(Collected data)

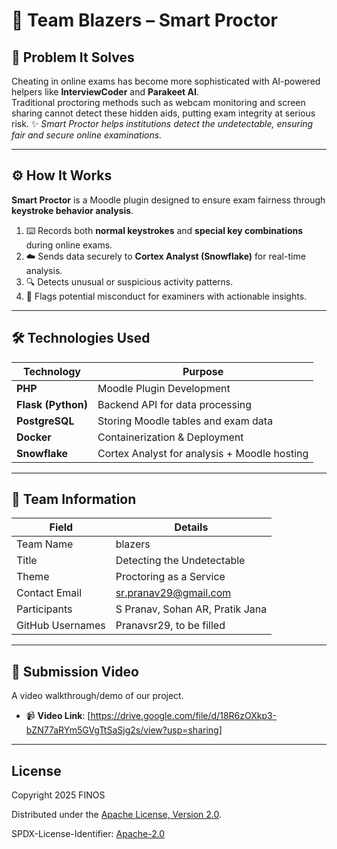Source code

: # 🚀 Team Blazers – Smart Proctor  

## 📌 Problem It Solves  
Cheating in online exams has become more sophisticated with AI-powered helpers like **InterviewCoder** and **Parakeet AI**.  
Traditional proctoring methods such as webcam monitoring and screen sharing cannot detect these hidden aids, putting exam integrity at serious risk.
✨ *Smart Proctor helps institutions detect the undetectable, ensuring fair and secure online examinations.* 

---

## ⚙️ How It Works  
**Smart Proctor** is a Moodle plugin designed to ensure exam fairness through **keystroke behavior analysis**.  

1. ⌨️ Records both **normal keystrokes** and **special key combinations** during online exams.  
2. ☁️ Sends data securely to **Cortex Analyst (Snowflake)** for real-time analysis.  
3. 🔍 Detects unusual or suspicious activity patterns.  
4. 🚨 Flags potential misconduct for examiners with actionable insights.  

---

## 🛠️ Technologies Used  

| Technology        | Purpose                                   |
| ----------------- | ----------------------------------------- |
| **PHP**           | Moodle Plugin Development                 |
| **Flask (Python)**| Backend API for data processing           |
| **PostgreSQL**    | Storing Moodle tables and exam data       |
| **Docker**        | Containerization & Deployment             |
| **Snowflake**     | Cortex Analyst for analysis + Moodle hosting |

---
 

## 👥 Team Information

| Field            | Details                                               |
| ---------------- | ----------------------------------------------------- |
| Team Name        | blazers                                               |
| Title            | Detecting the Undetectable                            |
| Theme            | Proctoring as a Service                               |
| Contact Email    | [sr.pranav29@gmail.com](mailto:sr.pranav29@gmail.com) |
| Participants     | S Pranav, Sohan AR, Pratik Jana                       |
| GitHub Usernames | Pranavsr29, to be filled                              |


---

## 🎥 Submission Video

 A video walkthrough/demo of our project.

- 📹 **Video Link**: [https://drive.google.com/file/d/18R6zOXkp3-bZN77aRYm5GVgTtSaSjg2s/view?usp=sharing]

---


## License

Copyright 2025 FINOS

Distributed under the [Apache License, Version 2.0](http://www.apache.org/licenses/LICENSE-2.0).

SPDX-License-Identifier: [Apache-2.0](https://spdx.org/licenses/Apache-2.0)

--

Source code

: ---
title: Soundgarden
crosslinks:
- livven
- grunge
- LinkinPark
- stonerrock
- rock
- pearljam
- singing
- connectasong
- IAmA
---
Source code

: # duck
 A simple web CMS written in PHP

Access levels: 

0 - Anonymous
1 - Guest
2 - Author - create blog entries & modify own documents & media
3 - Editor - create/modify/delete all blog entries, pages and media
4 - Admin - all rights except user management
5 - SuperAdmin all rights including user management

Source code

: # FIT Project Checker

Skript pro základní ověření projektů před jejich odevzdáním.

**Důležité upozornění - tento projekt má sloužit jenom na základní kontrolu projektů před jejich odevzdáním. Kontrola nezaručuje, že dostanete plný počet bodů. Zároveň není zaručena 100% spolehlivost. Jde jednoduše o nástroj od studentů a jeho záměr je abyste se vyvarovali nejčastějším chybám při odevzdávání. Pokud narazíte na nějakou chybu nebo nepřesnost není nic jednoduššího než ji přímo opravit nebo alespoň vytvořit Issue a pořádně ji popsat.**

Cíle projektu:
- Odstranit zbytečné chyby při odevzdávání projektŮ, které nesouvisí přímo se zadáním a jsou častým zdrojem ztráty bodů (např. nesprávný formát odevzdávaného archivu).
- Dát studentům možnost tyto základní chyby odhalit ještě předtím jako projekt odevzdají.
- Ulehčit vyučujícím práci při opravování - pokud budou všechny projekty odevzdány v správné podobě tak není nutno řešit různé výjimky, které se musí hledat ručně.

--

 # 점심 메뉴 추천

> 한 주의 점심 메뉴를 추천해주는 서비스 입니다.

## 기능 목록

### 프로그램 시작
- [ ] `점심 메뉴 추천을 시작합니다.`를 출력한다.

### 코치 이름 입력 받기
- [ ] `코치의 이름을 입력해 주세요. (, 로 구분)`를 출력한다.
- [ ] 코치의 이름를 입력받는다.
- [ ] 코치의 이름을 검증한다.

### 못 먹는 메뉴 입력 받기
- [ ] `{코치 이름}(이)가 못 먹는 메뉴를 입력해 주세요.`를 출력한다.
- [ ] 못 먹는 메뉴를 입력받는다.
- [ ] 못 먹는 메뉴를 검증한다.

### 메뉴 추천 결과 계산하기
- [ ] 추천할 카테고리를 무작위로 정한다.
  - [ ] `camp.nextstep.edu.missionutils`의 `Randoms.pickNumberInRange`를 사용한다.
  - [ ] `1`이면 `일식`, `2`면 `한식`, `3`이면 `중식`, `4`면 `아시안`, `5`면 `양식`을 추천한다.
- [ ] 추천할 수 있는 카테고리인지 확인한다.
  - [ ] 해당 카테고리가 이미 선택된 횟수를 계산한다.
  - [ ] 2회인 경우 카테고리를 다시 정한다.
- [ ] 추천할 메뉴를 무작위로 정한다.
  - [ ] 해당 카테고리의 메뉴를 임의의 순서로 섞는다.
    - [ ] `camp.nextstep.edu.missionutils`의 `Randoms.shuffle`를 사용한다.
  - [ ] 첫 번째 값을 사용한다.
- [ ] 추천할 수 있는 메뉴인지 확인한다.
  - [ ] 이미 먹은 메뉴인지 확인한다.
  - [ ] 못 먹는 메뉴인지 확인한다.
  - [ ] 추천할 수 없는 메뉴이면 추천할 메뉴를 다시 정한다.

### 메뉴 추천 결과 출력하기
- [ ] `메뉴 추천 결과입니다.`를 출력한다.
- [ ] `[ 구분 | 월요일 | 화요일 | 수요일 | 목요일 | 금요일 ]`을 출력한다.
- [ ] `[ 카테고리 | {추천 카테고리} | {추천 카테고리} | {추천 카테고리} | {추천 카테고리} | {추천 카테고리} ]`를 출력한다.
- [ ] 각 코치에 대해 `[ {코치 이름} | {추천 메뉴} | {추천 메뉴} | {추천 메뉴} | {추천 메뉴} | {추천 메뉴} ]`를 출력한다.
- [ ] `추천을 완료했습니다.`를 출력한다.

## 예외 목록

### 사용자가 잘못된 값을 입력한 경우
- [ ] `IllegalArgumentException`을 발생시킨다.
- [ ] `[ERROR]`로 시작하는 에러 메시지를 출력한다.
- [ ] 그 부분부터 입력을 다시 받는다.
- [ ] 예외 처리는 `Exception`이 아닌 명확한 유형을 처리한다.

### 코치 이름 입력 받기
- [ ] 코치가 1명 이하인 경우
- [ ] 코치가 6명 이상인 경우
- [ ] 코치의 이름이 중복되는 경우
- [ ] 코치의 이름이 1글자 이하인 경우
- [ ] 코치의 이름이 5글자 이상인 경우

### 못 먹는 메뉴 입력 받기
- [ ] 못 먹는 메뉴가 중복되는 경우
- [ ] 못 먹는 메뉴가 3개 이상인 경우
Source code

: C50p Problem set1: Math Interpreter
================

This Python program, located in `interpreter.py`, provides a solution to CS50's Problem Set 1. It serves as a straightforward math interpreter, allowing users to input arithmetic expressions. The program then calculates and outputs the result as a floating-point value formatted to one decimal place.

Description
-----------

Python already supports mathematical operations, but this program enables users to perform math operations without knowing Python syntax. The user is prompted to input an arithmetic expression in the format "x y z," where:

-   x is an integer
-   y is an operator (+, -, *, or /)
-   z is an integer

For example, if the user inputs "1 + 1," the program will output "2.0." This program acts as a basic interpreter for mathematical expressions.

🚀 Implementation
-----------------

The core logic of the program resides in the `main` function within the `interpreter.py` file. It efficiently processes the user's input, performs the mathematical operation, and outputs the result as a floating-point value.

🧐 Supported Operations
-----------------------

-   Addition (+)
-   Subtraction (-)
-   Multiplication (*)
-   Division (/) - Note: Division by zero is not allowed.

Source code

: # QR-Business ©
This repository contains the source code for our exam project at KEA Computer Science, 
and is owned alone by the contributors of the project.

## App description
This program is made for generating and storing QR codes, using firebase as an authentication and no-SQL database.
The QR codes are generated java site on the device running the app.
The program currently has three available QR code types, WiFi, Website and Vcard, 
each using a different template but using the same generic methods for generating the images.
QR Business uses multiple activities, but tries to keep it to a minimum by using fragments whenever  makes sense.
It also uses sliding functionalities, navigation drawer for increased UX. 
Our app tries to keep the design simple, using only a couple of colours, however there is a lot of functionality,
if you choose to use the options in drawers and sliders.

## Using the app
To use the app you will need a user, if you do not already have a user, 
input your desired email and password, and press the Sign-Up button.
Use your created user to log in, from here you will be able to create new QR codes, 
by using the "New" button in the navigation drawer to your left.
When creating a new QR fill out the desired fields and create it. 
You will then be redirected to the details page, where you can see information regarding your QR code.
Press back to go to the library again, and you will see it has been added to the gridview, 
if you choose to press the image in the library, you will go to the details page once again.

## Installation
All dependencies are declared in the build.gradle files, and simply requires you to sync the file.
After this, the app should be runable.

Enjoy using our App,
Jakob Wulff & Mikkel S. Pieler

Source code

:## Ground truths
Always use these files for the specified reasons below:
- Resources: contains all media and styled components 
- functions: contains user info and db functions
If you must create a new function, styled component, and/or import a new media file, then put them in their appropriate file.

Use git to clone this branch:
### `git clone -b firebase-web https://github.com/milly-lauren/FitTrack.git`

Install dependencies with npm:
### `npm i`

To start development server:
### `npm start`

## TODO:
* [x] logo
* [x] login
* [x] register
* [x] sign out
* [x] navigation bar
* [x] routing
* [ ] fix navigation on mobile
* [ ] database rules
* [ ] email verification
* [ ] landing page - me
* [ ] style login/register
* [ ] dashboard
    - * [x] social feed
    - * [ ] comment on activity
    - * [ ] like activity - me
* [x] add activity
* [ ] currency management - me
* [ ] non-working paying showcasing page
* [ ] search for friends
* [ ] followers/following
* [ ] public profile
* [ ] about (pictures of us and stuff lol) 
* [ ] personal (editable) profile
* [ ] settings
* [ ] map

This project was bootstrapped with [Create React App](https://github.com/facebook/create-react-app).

Task item → Your reply should be one number: how many lines in the entries above contain the word "missionutils".

Expected answer → 2